::: Passage provided :::
Workflow:Apache Spark Application Submission
| Knowledge Sources | |
|---|---|
| Domains | Application_Deployment, Cluster_Computing, Data_Engineering |
| Last Updated | 2026-02-08 22:00 GMT |
Overview
End-to-end process for packaging, configuring, and submitting a Spark application to a cluster using spark-submit.
Description
This workflow covers the standard procedure for taking a Spark application (written in Scala, Java, or Python) from development to execution on a cluster. It encompasses dependency bundling, the spark-submit command-line interface, cluster manager selection (standalone, YARN, Kubernetes, or local), deploy mode configuration (client vs cluster), and runtime configuration management. The spark-submit script provides a uniform interface across all supported cluster managers.
Usage
Execute this workflow when you have a self-contained Spark application that needs to be deployed and run on a Spark cluster. This applies to data engineers submitting batch jobs, data scientists running analytics pipelines, and operations teams deploying production workloads.
Execution Steps
Step 1: Application Development
Write the Spark application using the SparkSession API. The application initializes a SparkSession, performs data transformations and actions, and cleanly stops the session on completion. The application can be written in Scala, Java, or Python.
Key considerations:
- Use SparkSession.builder to create the entry point
- Define the application name via appName()
- For Scala/Java, define a main() method (do not extend scala.App)
- For Python, the .py file serves directly as the application entry point
Step 2: Dependency Bundling
Package the application code and its dependencies into a deployable artifact. For JVM languages, create an assembly (uber) JAR containing application code and third-party libraries, marking Spark and Hadoop as "provided" dependencies since they are supplied by the cluster. For Python, package dependencies into .zip or .egg files.
::: Source excerpt :::
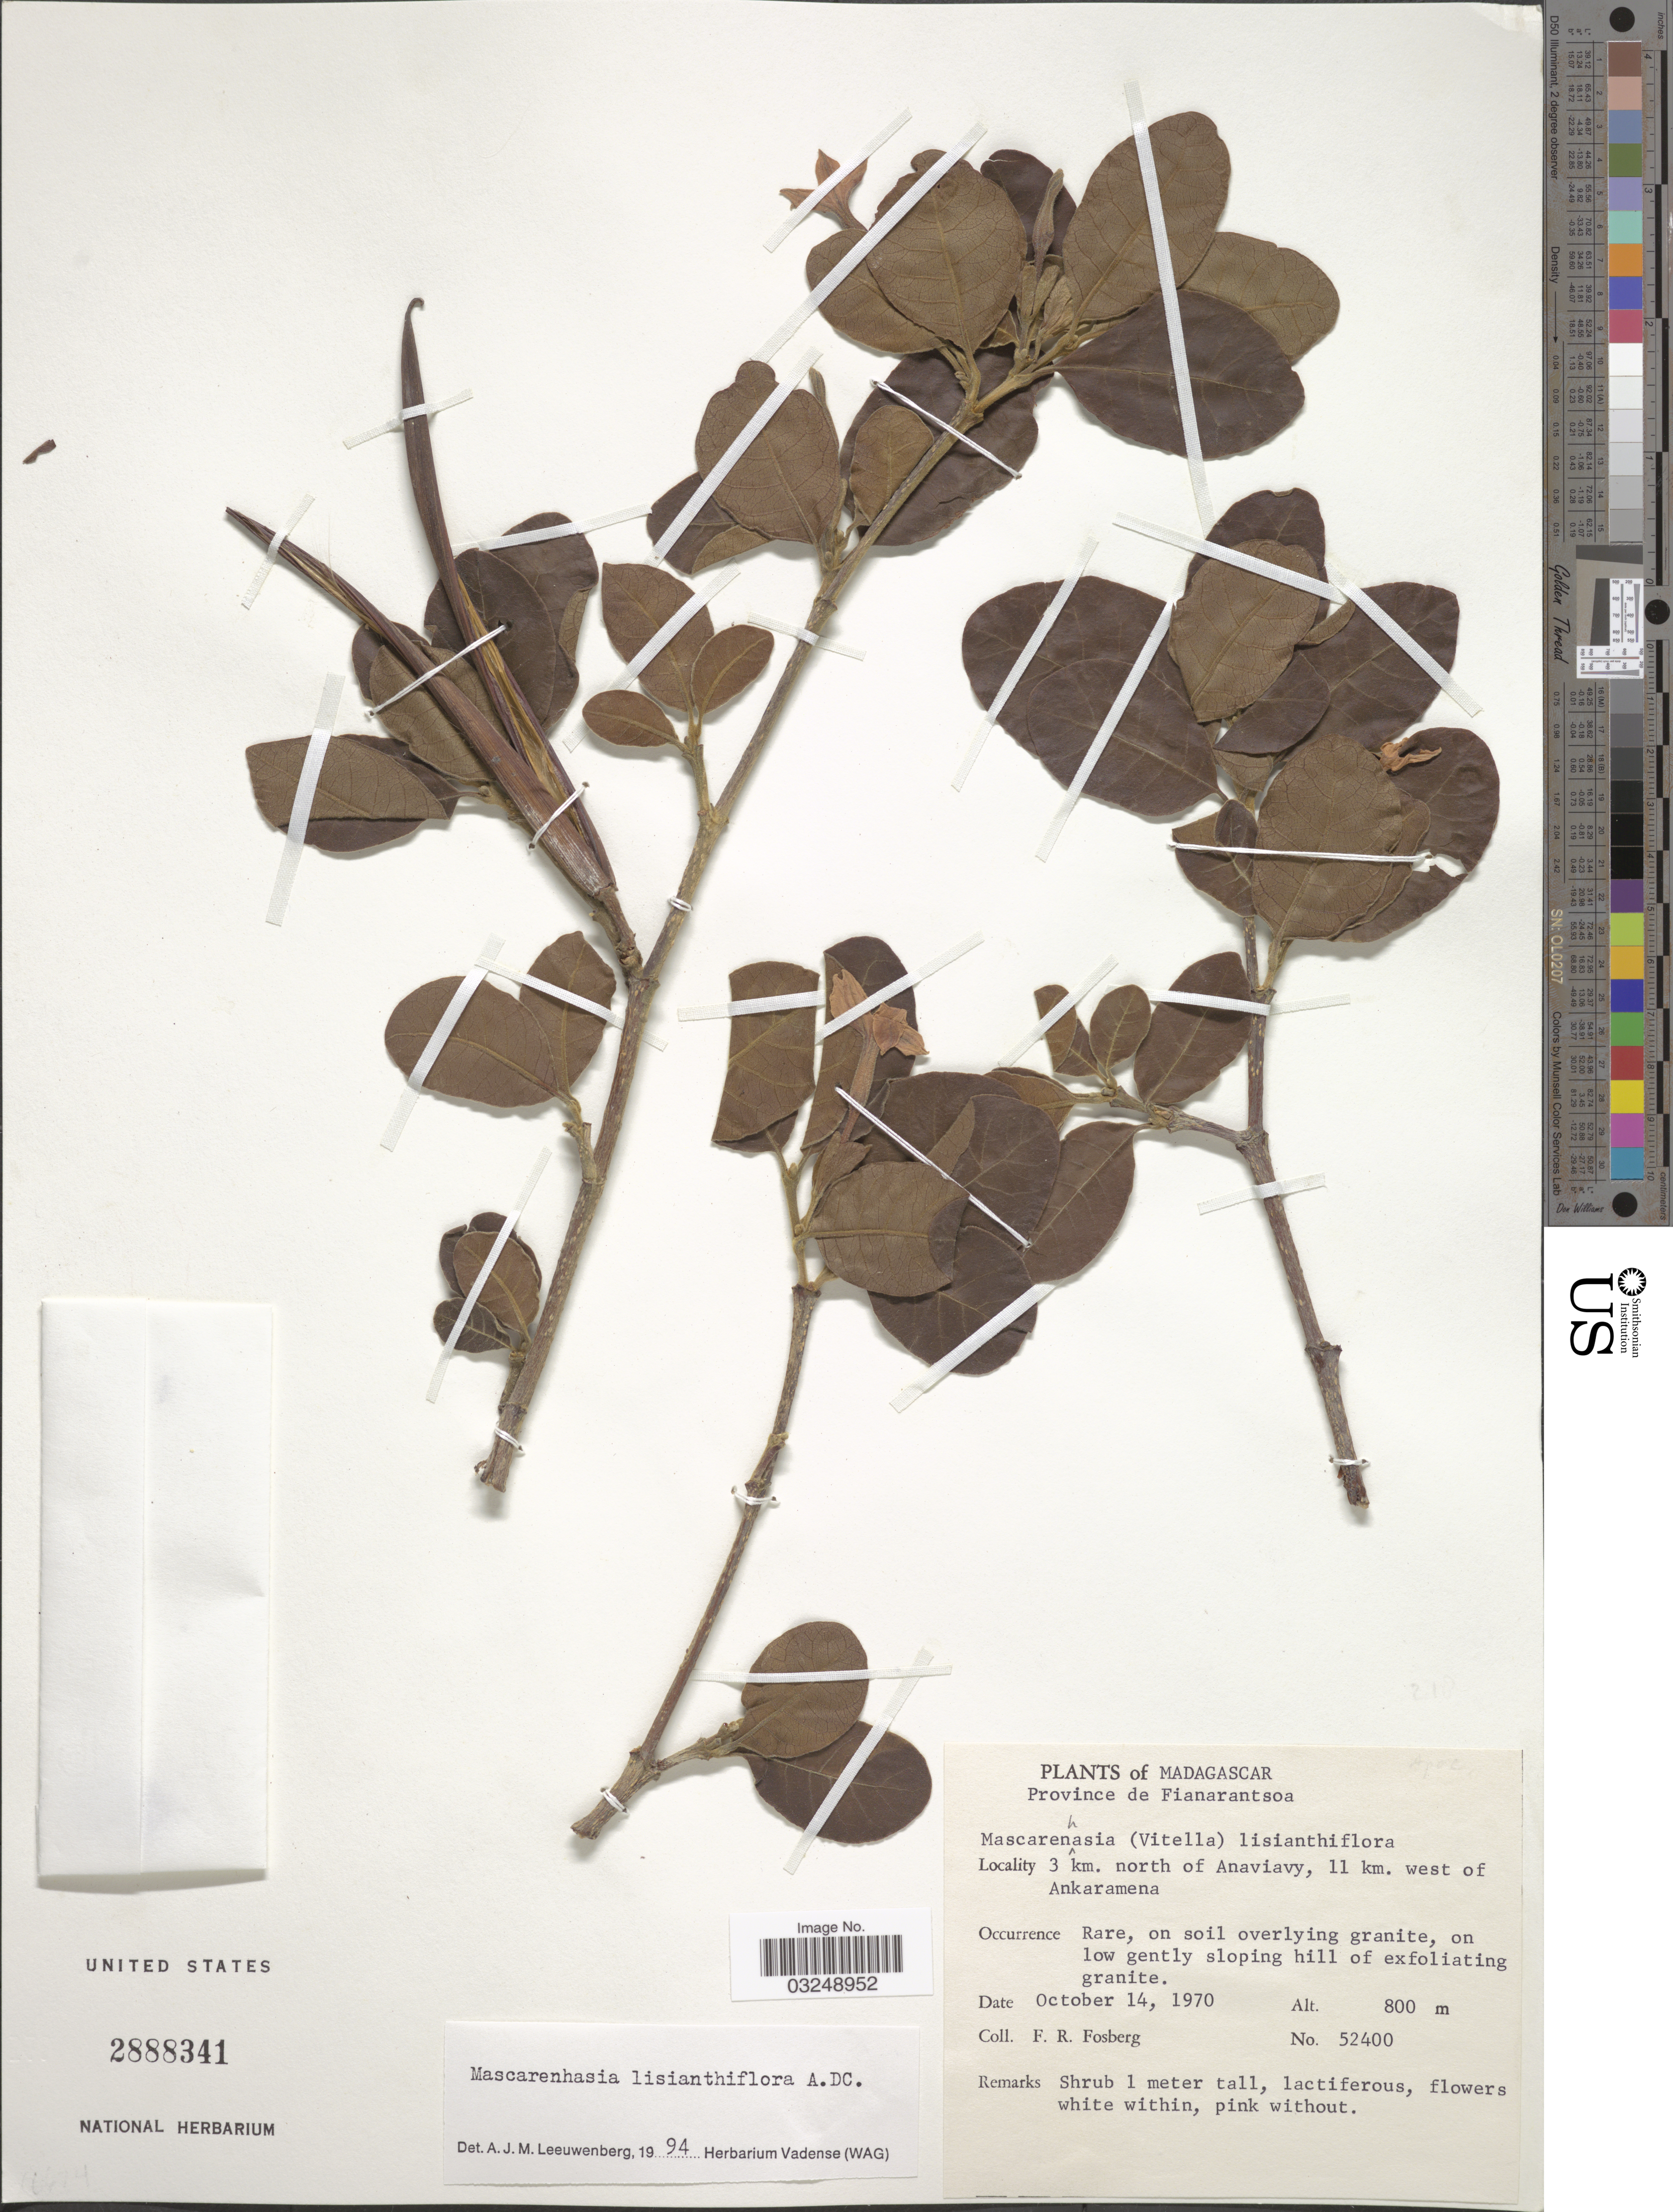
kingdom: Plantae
:::
Brief —
From the Spark application submission page above, pull out the passage verbatim, from "Description" up to and including "supported cluster managers.".

Expected output —
Description
This workflow covers the standard procedure for taking a Spark application (written in Scala, Java, or Python) from development to execution on a cluster. It encompasses dependency bundling, the spark-submit command-line interface, cluster manager selection (standalone, YARN, Kubernetes, or local), deploy mode configuration (client vs cluster), and runtime configuration management. The spark-submit script provides a uniform interface across all supported cluster managers.